__Written problem 1__. According to the passage on text encodings, why must a string such as "hello world" be encoded? Answer in one to three sentences.
__Written problem 2__. From the passage on text encodings, return the text starting with "In english, it" and going on through "this blog post.".
__Written problem 3__. Write the next part of the text encodings blog post, starting after its last sentence.

__Supplied passage__.
Text Encodings - What every software engineer should know
We know that computers understand binary which is like 010101.
If I say "Hello World 123" the Computer will say the exact same line as
"01001000 01100101 01111001 00100000 00110001 00110010 00110011"
In english, it is A and in the computer's language(Binary) it is "01000001"
Likewise, B is "01001000" in binary. The 0s and 1s are called bits. A bit can either be 0 or 1.
Definition - Encoding means converting data into a coded form.
Suppose we have a string "hello world". Now In order to save/transmit this data it needs to be encoded using some kind of encoding scheme so computers could receive/send/read/write it. There are many encoding schemes and we will discuss a few important ones in this blog post.

__Listed entries__.
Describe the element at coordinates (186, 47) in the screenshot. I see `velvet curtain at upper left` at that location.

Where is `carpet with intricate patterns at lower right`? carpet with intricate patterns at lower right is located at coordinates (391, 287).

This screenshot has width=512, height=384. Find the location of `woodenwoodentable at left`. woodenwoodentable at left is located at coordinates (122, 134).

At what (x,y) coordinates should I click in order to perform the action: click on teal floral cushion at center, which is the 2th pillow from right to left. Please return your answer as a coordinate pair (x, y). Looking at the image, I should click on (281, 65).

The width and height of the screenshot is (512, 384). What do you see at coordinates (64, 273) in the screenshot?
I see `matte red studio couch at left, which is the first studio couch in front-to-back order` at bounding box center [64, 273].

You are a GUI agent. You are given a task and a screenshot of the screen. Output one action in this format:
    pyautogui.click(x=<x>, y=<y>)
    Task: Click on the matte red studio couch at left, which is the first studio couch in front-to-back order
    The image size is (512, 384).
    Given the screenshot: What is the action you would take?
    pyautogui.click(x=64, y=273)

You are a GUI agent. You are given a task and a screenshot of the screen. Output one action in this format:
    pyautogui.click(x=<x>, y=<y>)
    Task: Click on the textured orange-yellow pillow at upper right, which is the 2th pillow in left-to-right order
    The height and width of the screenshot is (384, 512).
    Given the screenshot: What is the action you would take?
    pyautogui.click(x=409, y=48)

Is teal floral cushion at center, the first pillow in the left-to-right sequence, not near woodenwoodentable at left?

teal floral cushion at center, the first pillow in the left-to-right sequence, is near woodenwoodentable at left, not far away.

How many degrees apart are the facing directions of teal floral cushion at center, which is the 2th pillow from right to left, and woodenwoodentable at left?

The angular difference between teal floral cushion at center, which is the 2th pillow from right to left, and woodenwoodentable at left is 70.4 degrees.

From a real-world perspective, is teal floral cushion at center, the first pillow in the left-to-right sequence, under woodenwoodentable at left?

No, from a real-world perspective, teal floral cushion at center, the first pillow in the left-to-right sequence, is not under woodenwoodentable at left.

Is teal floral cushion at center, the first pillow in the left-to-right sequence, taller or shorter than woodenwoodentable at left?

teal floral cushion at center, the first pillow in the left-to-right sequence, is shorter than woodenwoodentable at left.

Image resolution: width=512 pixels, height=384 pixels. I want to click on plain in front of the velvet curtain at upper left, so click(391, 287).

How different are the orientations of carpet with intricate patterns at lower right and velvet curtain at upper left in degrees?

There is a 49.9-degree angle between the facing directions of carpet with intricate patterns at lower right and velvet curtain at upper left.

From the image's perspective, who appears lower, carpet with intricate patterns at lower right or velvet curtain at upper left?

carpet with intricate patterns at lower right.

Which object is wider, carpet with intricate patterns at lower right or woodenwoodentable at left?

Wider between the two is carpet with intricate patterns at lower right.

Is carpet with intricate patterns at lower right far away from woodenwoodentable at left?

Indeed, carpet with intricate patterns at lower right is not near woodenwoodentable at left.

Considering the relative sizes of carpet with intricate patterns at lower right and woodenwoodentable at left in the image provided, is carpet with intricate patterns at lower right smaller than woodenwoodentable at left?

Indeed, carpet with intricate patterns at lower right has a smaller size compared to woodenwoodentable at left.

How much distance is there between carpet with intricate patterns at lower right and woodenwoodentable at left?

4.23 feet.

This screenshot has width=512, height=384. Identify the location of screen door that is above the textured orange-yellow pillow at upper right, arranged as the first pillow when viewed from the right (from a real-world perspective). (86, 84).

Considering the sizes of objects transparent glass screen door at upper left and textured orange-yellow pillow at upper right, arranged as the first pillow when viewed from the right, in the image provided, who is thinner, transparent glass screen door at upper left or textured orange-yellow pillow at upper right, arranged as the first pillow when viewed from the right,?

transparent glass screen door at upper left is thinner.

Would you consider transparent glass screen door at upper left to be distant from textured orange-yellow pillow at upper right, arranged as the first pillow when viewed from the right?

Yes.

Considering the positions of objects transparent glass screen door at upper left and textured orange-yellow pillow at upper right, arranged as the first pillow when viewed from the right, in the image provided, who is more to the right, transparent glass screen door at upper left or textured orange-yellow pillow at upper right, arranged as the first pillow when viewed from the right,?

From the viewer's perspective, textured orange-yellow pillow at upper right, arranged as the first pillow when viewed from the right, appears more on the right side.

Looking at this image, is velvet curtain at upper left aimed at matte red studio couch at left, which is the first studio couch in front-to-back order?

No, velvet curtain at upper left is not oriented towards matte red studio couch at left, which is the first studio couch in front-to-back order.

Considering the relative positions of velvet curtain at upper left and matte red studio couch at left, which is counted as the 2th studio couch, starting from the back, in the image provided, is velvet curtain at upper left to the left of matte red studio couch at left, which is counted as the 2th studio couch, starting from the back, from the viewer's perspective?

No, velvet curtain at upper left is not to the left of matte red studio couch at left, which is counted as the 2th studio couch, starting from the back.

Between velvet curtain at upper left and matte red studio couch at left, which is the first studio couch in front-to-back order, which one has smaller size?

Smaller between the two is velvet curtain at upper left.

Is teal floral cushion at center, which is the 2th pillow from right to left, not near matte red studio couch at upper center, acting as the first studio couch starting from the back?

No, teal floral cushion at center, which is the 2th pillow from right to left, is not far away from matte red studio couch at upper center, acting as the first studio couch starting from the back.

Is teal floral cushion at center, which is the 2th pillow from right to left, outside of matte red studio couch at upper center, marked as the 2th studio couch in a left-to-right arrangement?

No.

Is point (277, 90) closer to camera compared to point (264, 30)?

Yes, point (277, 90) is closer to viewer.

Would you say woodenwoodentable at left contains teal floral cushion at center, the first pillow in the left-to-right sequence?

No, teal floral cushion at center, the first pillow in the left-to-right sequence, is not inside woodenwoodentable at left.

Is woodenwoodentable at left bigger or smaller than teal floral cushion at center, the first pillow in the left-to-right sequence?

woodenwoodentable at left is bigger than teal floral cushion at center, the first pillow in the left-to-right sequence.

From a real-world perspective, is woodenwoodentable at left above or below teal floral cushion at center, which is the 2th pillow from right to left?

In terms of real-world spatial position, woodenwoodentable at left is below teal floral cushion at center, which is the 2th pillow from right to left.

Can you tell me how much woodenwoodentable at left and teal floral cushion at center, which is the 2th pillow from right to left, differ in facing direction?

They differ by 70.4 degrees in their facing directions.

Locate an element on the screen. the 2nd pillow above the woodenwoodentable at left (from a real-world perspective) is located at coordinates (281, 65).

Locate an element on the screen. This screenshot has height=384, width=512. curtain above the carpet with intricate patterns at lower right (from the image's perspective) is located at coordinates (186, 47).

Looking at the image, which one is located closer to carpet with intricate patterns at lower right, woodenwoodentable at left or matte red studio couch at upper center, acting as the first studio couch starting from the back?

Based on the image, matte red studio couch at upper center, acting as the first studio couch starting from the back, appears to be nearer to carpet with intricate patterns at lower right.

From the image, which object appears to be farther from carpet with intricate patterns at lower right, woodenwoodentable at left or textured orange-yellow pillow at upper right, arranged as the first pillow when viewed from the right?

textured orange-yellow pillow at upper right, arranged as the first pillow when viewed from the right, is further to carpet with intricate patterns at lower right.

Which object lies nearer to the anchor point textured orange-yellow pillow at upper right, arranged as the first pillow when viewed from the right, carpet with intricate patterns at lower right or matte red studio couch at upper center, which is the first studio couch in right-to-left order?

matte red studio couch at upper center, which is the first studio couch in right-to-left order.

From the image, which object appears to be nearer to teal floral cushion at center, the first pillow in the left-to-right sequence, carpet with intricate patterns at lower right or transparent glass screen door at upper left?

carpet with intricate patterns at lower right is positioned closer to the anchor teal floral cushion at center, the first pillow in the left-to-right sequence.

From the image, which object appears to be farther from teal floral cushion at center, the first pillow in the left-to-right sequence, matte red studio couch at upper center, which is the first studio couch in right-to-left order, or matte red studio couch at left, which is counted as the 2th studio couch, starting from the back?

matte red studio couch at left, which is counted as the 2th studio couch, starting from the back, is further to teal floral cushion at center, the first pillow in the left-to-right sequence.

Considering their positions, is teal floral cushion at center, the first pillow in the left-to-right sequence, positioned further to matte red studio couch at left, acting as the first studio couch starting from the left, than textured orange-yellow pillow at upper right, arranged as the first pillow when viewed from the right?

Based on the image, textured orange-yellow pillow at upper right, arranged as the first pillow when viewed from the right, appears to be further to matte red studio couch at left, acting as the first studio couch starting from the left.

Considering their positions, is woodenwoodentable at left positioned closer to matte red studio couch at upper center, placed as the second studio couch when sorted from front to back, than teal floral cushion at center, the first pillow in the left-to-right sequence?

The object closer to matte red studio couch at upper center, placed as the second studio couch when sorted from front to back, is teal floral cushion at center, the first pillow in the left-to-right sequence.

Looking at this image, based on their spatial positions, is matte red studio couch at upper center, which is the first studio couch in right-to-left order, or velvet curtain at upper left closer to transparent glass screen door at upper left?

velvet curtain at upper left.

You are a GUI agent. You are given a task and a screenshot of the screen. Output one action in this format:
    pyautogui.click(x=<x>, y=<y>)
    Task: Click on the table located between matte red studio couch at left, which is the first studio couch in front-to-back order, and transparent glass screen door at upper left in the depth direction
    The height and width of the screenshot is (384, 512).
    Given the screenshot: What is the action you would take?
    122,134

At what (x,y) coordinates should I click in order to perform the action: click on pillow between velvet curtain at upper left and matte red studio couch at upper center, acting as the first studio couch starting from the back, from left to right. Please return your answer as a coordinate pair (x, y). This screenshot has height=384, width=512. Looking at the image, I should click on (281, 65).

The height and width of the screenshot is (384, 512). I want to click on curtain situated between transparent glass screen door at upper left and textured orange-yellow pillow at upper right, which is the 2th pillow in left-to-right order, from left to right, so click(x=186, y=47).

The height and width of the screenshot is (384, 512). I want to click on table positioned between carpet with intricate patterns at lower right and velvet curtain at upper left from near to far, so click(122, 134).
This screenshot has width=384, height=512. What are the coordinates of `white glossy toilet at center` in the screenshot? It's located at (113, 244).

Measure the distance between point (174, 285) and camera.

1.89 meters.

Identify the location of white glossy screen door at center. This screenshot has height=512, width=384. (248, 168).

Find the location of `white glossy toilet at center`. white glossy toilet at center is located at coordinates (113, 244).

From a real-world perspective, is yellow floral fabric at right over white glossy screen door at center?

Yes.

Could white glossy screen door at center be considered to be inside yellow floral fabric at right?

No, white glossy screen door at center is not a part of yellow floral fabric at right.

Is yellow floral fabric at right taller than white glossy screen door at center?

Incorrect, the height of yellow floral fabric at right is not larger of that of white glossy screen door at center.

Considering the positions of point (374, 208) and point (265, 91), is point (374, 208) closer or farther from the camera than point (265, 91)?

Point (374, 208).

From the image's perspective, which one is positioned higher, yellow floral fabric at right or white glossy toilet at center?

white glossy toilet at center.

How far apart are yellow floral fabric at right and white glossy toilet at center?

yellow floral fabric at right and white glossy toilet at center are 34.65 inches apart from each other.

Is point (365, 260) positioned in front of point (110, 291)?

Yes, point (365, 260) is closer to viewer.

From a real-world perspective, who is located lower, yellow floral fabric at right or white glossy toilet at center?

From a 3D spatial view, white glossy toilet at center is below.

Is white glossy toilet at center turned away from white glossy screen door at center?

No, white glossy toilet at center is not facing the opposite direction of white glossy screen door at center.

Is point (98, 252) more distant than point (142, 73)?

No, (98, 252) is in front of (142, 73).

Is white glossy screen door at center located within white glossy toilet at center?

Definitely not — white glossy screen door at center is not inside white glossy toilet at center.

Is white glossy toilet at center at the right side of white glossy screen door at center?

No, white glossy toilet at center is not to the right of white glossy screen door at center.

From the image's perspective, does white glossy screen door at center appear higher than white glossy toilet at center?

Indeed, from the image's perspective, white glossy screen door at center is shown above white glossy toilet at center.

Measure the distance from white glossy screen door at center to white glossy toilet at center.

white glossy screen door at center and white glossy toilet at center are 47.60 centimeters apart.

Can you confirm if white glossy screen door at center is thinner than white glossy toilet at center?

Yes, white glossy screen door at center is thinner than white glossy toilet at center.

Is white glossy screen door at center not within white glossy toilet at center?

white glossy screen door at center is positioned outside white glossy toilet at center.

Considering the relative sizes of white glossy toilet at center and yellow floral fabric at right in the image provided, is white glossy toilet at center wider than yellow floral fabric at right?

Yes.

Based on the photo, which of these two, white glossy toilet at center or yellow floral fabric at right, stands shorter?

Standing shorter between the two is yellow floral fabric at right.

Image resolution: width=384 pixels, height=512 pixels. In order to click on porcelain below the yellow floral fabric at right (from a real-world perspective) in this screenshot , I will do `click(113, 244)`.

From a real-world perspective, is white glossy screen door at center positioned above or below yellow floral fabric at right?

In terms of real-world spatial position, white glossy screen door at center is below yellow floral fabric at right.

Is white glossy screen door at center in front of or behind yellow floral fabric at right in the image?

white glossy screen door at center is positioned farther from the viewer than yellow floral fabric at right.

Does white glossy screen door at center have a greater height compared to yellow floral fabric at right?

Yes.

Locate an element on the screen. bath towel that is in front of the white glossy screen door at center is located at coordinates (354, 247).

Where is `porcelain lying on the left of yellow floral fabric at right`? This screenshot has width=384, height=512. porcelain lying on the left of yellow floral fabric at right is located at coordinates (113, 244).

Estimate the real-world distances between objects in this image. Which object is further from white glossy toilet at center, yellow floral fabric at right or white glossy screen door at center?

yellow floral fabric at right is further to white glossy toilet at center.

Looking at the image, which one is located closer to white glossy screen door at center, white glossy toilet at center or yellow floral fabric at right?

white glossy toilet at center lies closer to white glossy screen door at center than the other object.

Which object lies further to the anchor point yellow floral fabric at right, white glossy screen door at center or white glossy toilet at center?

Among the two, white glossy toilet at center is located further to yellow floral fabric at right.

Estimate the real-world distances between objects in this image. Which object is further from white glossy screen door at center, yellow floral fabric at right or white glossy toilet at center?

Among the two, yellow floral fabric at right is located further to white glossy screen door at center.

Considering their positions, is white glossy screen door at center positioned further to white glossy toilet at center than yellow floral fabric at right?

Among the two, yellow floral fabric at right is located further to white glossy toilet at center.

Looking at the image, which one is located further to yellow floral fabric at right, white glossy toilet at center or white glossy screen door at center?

__Exercise output 1__. To be saved or transmitted, the string has to be encoded with an encoding scheme. That lets computers receive, send, read and write it.

__Exercise output 2__.
In english, it is A and in the computer's language(Binary) it is "01000001"
Likewise, B is "01001000" in binary. The 0s and 1s are called bits. A bit can either be 0 or 1.
Definition - Encoding means converting data into a coded form.
Suppose we have a string "hello world". Now In order to save/transmit this data it needs to be encoded using some kind of encoding scheme so computers could receive/send/read/write it. There are many encoding schemes and we will discuss a few important ones in this blog post.

__Exercise output 3__.
Back in the day computer software were programmed to only understand English(a to z, A to Z), 0 to 9, some punctuation marks, and a bunch of other characters like space, return, backspace, etc. A total of 128 such characters. This was called the ASCII character set. They were encoded using the ASCII Encoding scheme.
Character Set
It's basically a list of characters that can be formed using a particular encoding scheme.For example below is a table of ASCII character set.
Bits Representation (using ASCII Encoding) | Value |
---|---|
01000001 | A |
01000010 | B |
01000011 | C |
01000100 | D |
01000101 | E |
01000110 | F |
...122 More |
Everything was looking good until the Internationalization of the Internet happened and it started getting popularity in other countries besides America. People wanted to use the internet in their native languages but ASCII Character Set doesn't provide characters in other languages.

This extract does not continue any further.